TASK DETAILS:
Set out the lines of the items below as a numbered list, skipping any blank lines. Begin at the line that has "locality: In low places, Hidell station" and stop after the line that has "collectors: O. M. Mwangangi & F. R. Fosberg", including both.

EXERCISE MATERIAL:
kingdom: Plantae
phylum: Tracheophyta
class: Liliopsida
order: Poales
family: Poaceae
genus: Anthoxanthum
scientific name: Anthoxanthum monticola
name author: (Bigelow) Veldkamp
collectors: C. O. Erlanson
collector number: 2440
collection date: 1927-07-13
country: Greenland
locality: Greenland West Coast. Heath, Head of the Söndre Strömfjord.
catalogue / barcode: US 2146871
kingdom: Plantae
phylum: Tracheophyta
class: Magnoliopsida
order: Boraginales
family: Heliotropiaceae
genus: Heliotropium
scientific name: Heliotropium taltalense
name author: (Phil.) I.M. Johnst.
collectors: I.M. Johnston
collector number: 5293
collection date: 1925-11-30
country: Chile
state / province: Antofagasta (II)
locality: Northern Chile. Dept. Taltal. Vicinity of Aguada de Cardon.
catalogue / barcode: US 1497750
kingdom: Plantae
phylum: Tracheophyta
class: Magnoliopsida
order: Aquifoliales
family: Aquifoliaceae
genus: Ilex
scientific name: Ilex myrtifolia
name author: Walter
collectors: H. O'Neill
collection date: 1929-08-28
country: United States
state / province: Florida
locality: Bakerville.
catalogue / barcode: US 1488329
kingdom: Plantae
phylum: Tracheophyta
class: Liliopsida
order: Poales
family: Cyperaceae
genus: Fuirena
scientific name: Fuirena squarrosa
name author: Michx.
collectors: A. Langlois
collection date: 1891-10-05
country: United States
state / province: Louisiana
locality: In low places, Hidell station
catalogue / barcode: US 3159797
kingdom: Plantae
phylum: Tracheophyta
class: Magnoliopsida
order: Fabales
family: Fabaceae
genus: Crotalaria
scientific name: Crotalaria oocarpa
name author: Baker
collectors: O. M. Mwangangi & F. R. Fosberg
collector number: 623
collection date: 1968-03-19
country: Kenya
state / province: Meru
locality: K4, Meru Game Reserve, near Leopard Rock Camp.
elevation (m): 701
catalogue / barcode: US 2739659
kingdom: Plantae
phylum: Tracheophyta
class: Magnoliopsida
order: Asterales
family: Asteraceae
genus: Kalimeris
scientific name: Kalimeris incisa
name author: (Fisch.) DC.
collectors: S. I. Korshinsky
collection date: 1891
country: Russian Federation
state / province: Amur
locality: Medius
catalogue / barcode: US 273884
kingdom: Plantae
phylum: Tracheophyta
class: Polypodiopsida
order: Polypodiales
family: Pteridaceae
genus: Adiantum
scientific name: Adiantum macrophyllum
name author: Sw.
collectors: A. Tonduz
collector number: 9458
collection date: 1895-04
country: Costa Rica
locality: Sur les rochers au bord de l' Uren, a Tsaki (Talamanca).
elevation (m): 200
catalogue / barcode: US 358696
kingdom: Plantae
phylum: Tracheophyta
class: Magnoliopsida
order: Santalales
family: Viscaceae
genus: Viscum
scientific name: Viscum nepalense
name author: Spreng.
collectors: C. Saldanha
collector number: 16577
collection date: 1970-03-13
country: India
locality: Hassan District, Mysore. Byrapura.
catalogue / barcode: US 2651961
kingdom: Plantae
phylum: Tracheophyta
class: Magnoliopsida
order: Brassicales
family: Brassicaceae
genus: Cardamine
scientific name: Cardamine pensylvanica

ANSWER TO THE EXERCISE:
1. locality: In low places, Hidell station
2. catalogue / barcode: US 3159797
3. kingdom: Plantae
4. phylum: Tracheophyta
5. class: Magnoliopsida
6. order: Fabales
7. family: Fabaceae
8. genus: Crotalaria
9. scientific name: Crotalaria oocarpa
10. name author: Baker
11. collectors: O. M. Mwangangi & F. R. Fosberg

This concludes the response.